Jewish World Review Sept. 29, 2004/14 Tishrei, 5765
The media that couldn't shoot straight
Can Americans now purchase assault weapons?
If you listen to some pols and mainstream media, you probably cannot answer that question.
In 1994, Congress passed and President Clinton signed a 10-year ban on so-called "assault weapons." In reality, the bill outlawed certain semiautomatic weapons with cosmetic features that made them look, well, military.
The law banned the manufacture and importation of 19 specific models of military-style semiautomatic rifles, and limited the size of clips to 10 rounds. It also prohibited rifles with two or more of the following features collapsible stock, pistol grip, flash suppressor, bayonet mount or grenade launcher.
The outlawed guns featured the same power as, for example, semiautomatic deer rifles, and they functioned exactly the same. But in the real world, criminals prefer either concealable handguns or illegal automatic weapons, so the banned ones failed to deter crime. Surveys of weapons seized during arrests in California, for example, found that criminals used these cosmetic "assault weapons" in approximately 2 percent of crimes.

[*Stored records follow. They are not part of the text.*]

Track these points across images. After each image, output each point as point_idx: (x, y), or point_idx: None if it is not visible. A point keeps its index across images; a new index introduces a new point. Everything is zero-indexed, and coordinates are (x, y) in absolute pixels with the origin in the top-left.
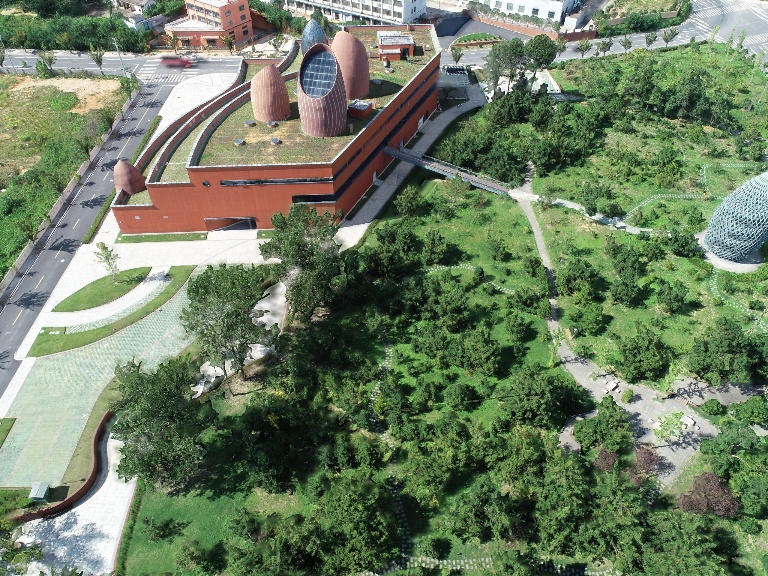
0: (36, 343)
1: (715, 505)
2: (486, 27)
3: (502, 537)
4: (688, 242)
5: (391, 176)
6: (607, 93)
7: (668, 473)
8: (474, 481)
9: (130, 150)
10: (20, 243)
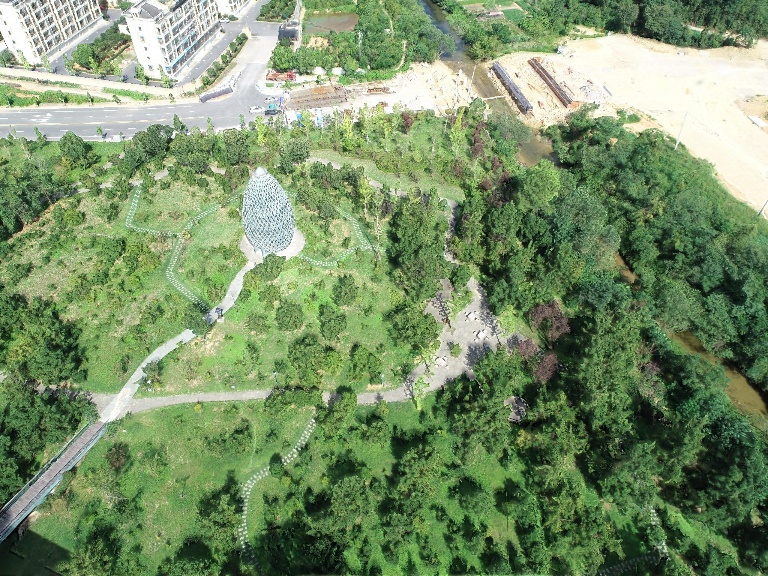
0: None
1: None
2: None
3: None
4: None
5: None
6: None
7: None
8: None
9: None
10: None
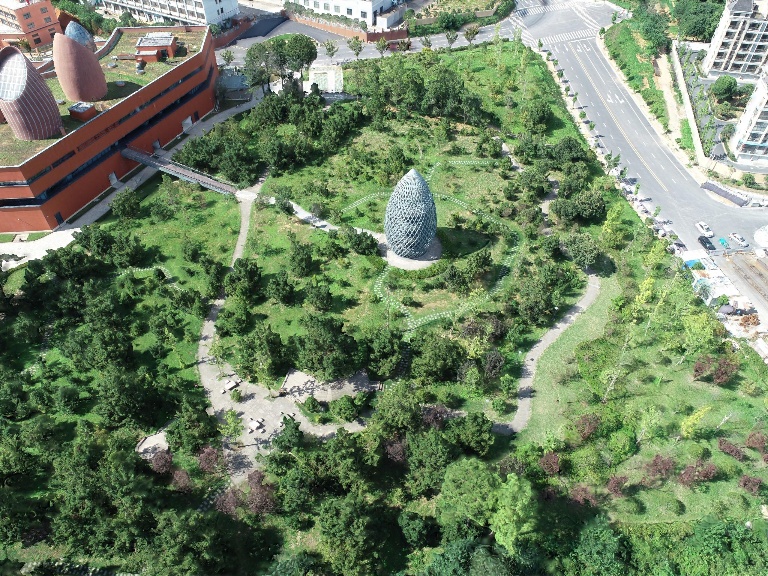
0: None
1: (249, 503)
2: (300, 27)
3: (47, 541)
4: (362, 240)
5: (134, 178)
6: (372, 92)
7: (243, 472)
8: (47, 485)
9: None
10: None
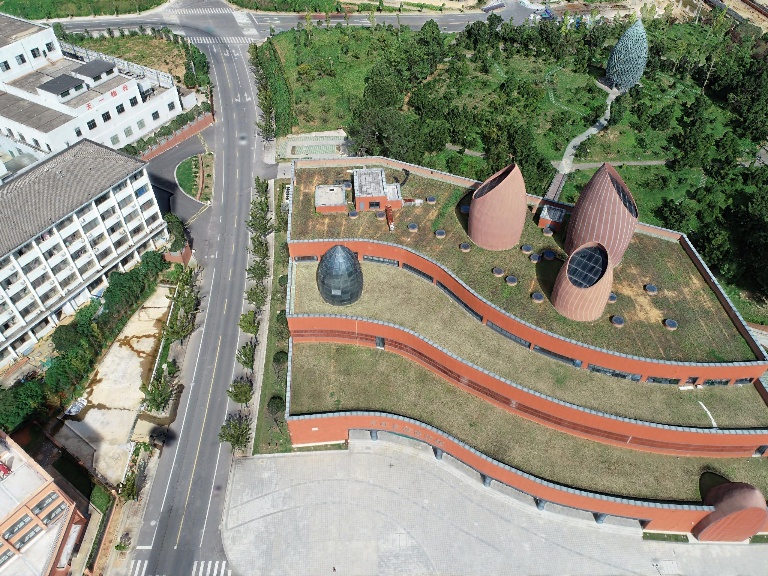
0: None
1: None
2: (158, 164)
3: None
4: None
5: None
6: None
7: None
8: None
9: None
10: None
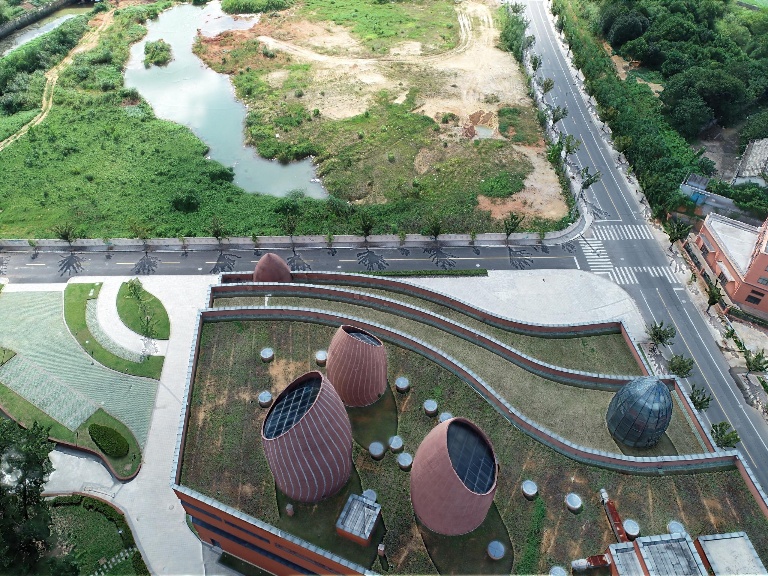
0: (83, 285)
1: None
2: None
3: None
4: None
5: None
6: None
7: None
8: None
9: (404, 266)
10: (227, 233)
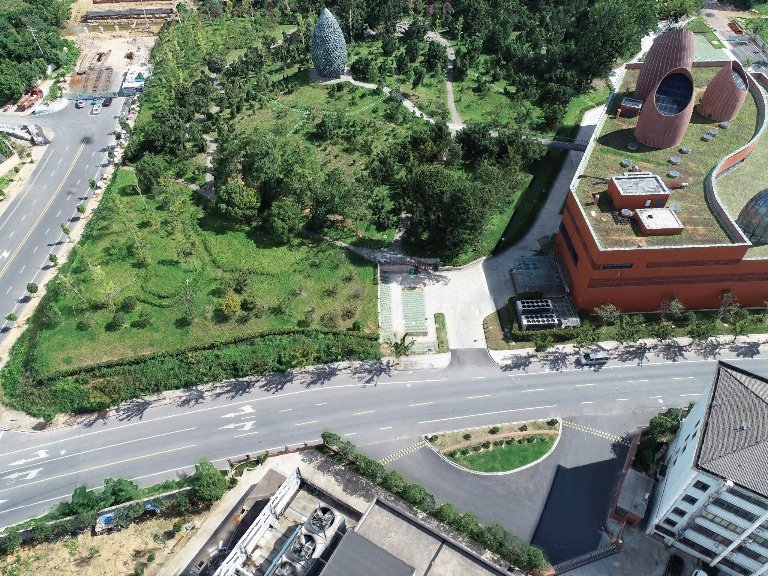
0: None
1: None
2: (485, 507)
3: None
4: None
5: None
6: None
7: None
8: None
9: None
10: None
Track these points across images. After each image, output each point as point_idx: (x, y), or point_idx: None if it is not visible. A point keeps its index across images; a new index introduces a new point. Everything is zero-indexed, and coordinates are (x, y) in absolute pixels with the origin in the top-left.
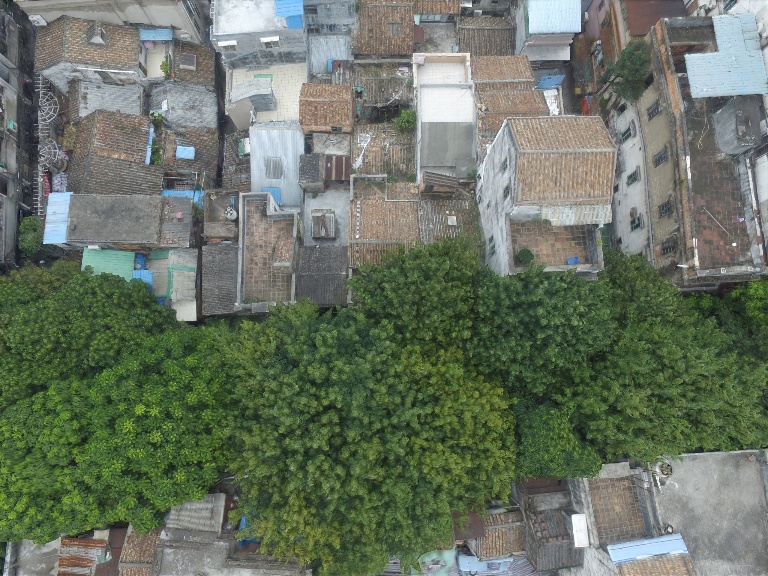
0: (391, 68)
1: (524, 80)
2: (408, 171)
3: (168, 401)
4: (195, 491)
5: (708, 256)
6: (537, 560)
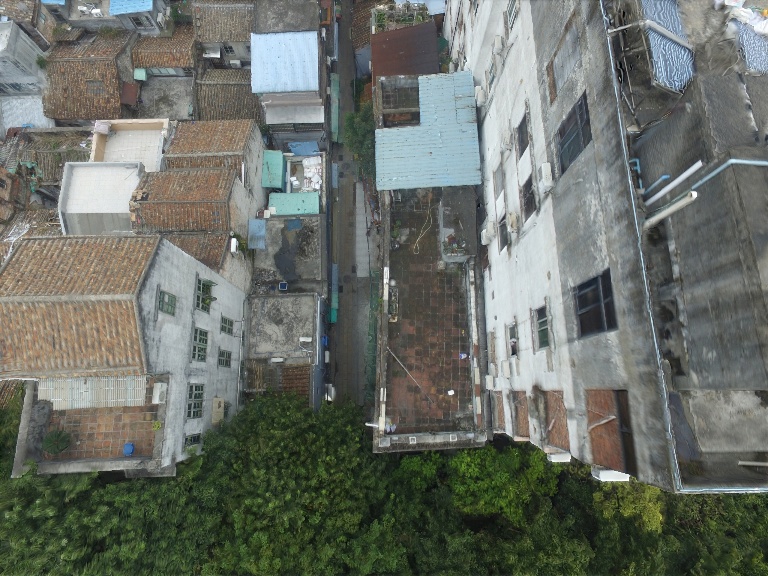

Yet many mistakenly say the 1994 law outlawed automatic weapons those in which rounds continue to fire until the shooter releases the trigger. Some television and newspaper reports even showed videos and photos of weapons banned prior to the '94 law, such as Uzis and AK-47s. Even the semiautomatic versions of those weapons those with one round released with each pull of the trigger were already outlawed under a 1989 import ban and remain illegal. A 1986 law banned production of all new automatic weapons, grandfathered existing automatic weapons and established strict procedures for the sale of those older guns in states that did not outlaw them altogether. Since 1934, the government has banned fully automatic weapons from civilian use without special permission from the U.S. Treasury Department.
Presidential candidate John Kerry jumped on the misinformation bandwagon. "Police officers," said Kerry, are "begging the president all across our country: Keep this ban in place so we don't have to walk into a drug bust staring down the barrel of a military machine gun, of an Uzi or an AK-47." On the eve of the ban's expiration, Kerry said, "And so tomorrow, for the first time in 10 years, when a killer walks into a gun shop, when a terrorist goes to a gun show somewhere in America, when they want to purchase an AK-47 or some other military assault weapon, they're going to hear one word, 'Sure.'"
Many media outlets failed to accurately explain what the ban did and did not do, and suggested the still-banned Uzi and AK-47 imports would be on store shelves soon.
Atlanta Journal-Constitution: " . . . Hundreds of . . . weapons dealers across Georgia and the nation can begin delivering on orders for AK-47s . . . Uzis and similar weapons banned from shelves for 10 years."
The Associated Press version of Uzis and AK-47s purchases was picked up by papers across the country: " . . . The federal assault weapons ban is fading out of existence today. While manufacturers look for a boom in business as people buy previously banned weapons like AK-47s, Uzis and TEC-9s, police chiefs warn of an surge in crime."
ABC News: "If it expires, Russian AK-47 assault rifles and Israeli Uzis could become available . . . "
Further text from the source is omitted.